_Exercise directions_
Starting at the top of the entries below, write out each line up to and including the one containing "right hip: (87, 190)". Leave the pictures out.

_Data for this task_
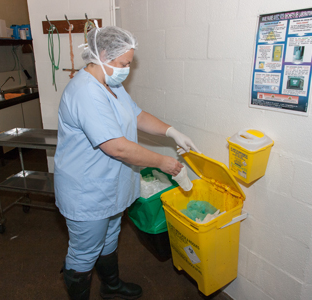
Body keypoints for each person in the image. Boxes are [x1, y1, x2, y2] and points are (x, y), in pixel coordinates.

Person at [54, 25, 200, 300]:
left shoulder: (111, 85)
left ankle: (110, 287)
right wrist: (163, 163)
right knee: (84, 251)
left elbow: (137, 116)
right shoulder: (86, 91)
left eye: (129, 64)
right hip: (87, 190)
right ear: (103, 54)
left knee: (109, 237)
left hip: (110, 184)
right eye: (123, 63)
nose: (127, 70)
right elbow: (118, 147)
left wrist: (171, 131)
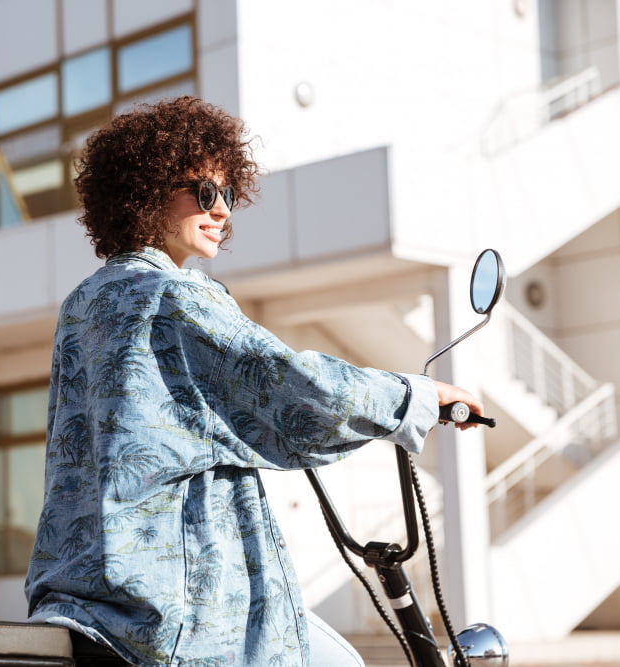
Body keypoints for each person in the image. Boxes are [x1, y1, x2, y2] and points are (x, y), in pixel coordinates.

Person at [25, 96, 483, 667]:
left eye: (230, 195)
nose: (223, 212)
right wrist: (416, 396)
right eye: (206, 192)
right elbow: (296, 389)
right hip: (179, 611)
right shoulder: (175, 295)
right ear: (147, 190)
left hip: (85, 597)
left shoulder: (84, 304)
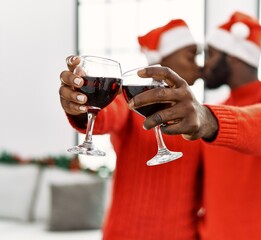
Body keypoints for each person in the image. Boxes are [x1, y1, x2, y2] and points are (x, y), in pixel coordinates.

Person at [128, 11, 261, 239]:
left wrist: (210, 119)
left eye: (211, 54)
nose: (204, 65)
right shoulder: (219, 107)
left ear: (233, 57)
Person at [59, 19, 203, 239]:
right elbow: (107, 116)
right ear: (161, 63)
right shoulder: (131, 105)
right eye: (191, 56)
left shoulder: (200, 118)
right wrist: (79, 108)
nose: (198, 65)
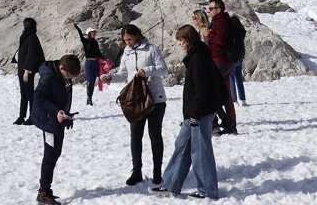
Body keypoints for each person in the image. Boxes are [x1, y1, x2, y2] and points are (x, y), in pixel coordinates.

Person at [151, 24, 221, 199]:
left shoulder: (198, 58)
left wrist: (195, 115)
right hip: (194, 112)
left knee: (200, 150)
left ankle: (207, 190)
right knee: (182, 146)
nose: (179, 44)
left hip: (199, 113)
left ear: (188, 40)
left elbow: (201, 89)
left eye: (181, 40)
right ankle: (170, 184)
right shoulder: (197, 55)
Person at [102, 24, 167, 187]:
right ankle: (136, 171)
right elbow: (124, 74)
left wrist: (147, 70)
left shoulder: (152, 49)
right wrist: (111, 77)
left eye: (129, 39)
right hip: (136, 99)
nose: (127, 43)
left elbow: (163, 69)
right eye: (124, 40)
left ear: (137, 35)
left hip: (155, 99)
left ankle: (157, 172)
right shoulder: (127, 52)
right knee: (135, 136)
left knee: (155, 135)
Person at [30, 54, 82, 205]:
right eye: (69, 76)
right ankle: (43, 192)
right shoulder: (48, 78)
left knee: (55, 153)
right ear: (61, 68)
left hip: (57, 120)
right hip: (48, 121)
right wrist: (56, 112)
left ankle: (46, 188)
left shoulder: (62, 75)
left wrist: (66, 115)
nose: (69, 79)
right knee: (50, 156)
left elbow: (61, 97)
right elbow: (38, 98)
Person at [204, 0, 240, 135]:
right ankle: (229, 124)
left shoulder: (221, 22)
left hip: (220, 61)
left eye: (211, 8)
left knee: (209, 92)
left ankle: (216, 123)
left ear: (218, 9)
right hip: (223, 61)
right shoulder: (220, 21)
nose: (209, 11)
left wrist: (209, 34)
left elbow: (220, 40)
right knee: (225, 94)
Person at [14, 18, 46, 125]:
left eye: (24, 24)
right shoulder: (25, 36)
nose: (23, 26)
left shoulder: (32, 37)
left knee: (30, 95)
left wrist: (27, 71)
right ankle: (21, 116)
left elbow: (31, 55)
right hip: (21, 70)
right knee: (23, 94)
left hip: (27, 71)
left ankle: (33, 117)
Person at [74, 24, 104, 106]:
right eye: (92, 32)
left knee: (93, 81)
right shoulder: (85, 41)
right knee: (90, 81)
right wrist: (74, 24)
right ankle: (89, 98)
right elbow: (80, 32)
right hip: (89, 63)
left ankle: (90, 98)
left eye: (94, 32)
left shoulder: (95, 42)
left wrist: (105, 60)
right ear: (89, 33)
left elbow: (98, 53)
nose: (94, 33)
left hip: (95, 63)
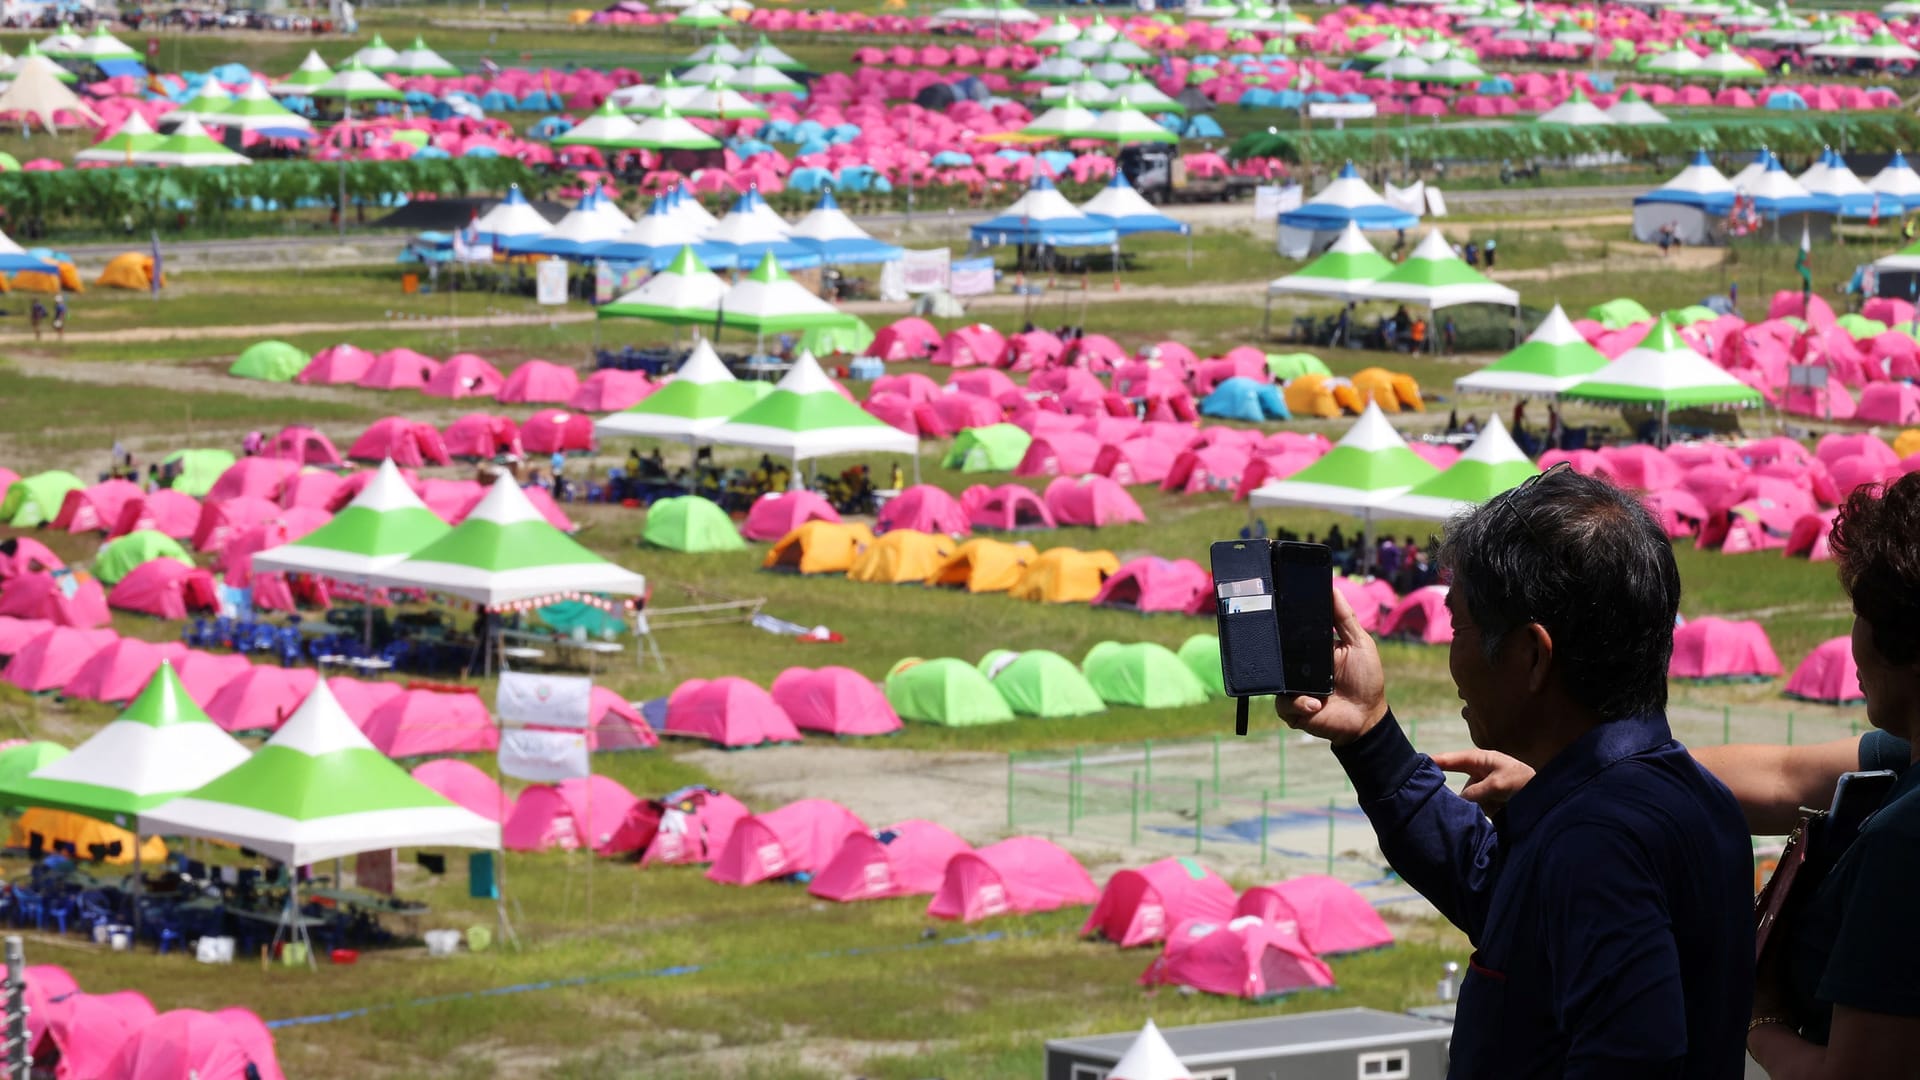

_Written answer_
Body keypoints for each person in the image. Boxes are [x1, y1, x2, y2] and points are (x, y), in pixel coordinates.

Person at [54, 25, 200, 300]:
left shoulder: (111, 85)
left ankle: (110, 287)
right wrist: (163, 163)
right knee: (84, 251)
left elbow: (137, 116)
right shoulder: (86, 91)
left eye: (129, 64)
right hip: (87, 190)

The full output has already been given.